The U.S. pattern of “one country, fifty regulatory environments” allows Macedo and Lee to compare the effects of different policies. Vaccination clearly worked, which is why blue states generally had lower COVID death rates. But in the eleven months before vaccines were available it was another story. Macedo and Lee examine how quickly states adopted lockdowns, how long lockdowns lasted, how often public schools closed, and how generally stringent restrictions were. Some of these measures might have lessened the burdens on crowded hospitals in the early weeks, but it’s chastening to learn that none of them visibly affected pre-vaccine death rates over all. People in California, where public-school classes were rarely held in person, were roughly as likely to die from COVID as those in Florida, a beacon of openness. Before vaccines, blue-state mortality was in fact higher, though not enough to be statistically significant.

And masks? They worked in laboratories, especially N95s fitted properly and changed frequently. (Masks used for too long clog with moisture from breathing, and the air moves around them.) Yet everyday practice was nowhere near that ideal. Although masks and other precautions seem to have virtually obliterated the 2020-21 seasonal flu, evidence that mask recommendations or mandates helped protect against COVID at the population level is “extremely limited,” Macedo and Lee write. [..]
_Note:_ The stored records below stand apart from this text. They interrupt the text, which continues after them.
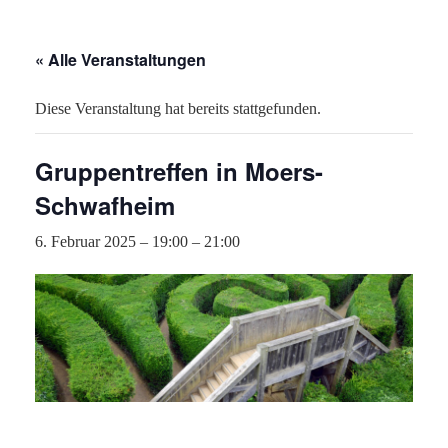
« Alle Veranstaltungen
Diese Veranstaltung hat bereits stattgefunden.
Gruppentreffen in Moers-
Schwafheim
6. Februar 2025 – 19:00
–
21:00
Kennedy started his campaign as a Democrat and ended it as a Trump supporter. Did he carry part of his substantial base toward MAGA? Either way, Trump was ultimately the pandemic’s clear winner. Inflation, fury at élites, and disdain for experts propelled his reëlection. “I am your retribution,” he promised.

There are two ways to replace an orthodoxy: with openness or with another orthodoxy. Trump’s most meaningful gesture toward transparency has been ordering documents concerning the assassinations of the two Kennedys and of Martin Luther King, Jr., to be declassified. So far, though, the data dump has revealed no major secrets, just unredacted Social Security numbers.”